Morralero: es el dirigente que golpea las puertas de varios legisladores o concejales a cambio de dinero, pero que al final no cumple con su parte del trabajo para nadie. Por su deslealtad, también se los denomina “buscas”, y terminan desairados por la mayoría de la dirigencia política.
Bolsonero: es, quizá, la definición más popular de los últimos tiempos en la práctica política. Se refiere a quienes reparten los bolsones el día de la elección. En su propia tropa, los políticos suelen hacer las clasificaciones como por ejemplo: “este es tutuquero, morralero o bolsonero”.
Cuadro: se atribuye a aquellos dirigentes que tienen una marcada formación o educación política. La formación política en un cuadro es fundamental, pero no siempre es suficiente. Un cuadro no es quien mejor habla en los grupos de base, sino aquel que mejor hace entender a los demás las cuestiones más complicadas.
Hacer una trastada: fue un término muy usado en el advenimiento de la democracia argentina. Aunque cayó en desuso, se refiere a una jugarreta política para dejar mal parado al adversario.
Operador: es quien trabaja como intermediario entre los intereses de un partido y los propios (ya sean económicos como profesionales). Sin embargo, en la práctica, el término se utiliza para designar despectivamente a quienes se inician como asesores y terminan siendo partícipes de actos irregulares con sus “padrinos” políticos.
Puntero: es el dirigente barrial que aglutina a los votantes. En muchos casos, de ellos depende el éxito o el fracaso electoral de muchos candidatos. Deben contar con la adhesión de la gente y, principalmente, deben saber manejar una estructura electoral y tener suficiente experiencia para detectar posibles irregularidades durante una votación.
Mesa chica: es donde confluyen los más importantes dirigentes para tomar decisiones y luego bajar directivas al resto de los partidarios.
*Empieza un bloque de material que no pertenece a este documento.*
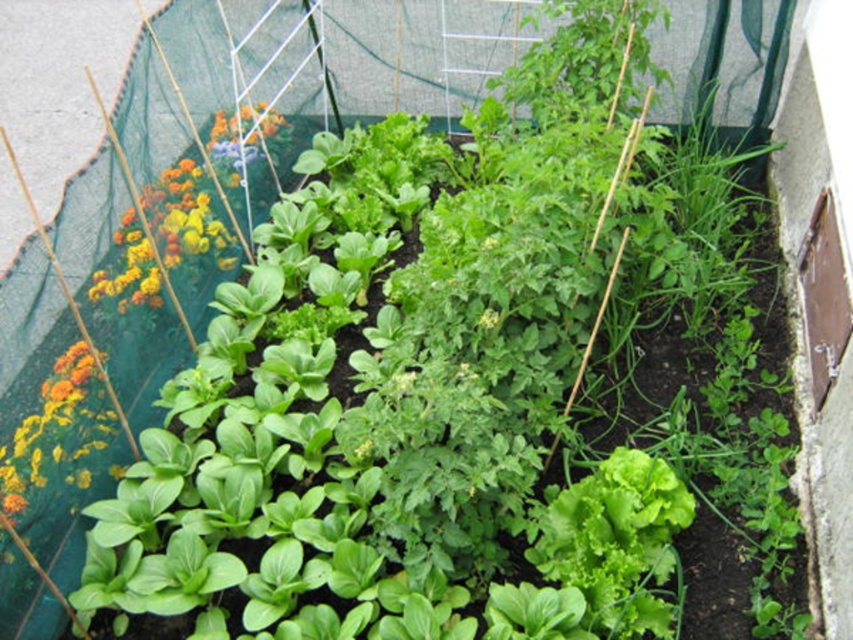
How distant is green leafy lettuce at center from vibrant multicolored flowers at left?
Es el lugar adonde aspiran a llegar todos, por la importancia que tiene dentro de cada estructura política.
Carpa electoral: es la casa un puntero barrial, donde se cita a los votantes en el día de la elección. En ese lugar, se prepara un asado con la premisa de evitar que la gente resulte tentada por un adversario. El puntero no deja salir a nadie hasta que llega el vehículo que los llevará a una escuela para votar. Se trata de una nueva modalidad que no todos pueden poner en práctica, ya que requiere contar con un elevado presupuesto.
Valijero: se utiliza desde hace tiempo para calificar al dirigente o colaborador que traslada el dinero para un determinado fin. Cuando estalló el escándalo de las coimas en el Senado, durante la gestión De la Rúa, el término tomó una mayor dimensión a partir de la confesión de Mario Pontacuarto, sobre la entrega de fondos para lograr que se aprobara una ley laboral.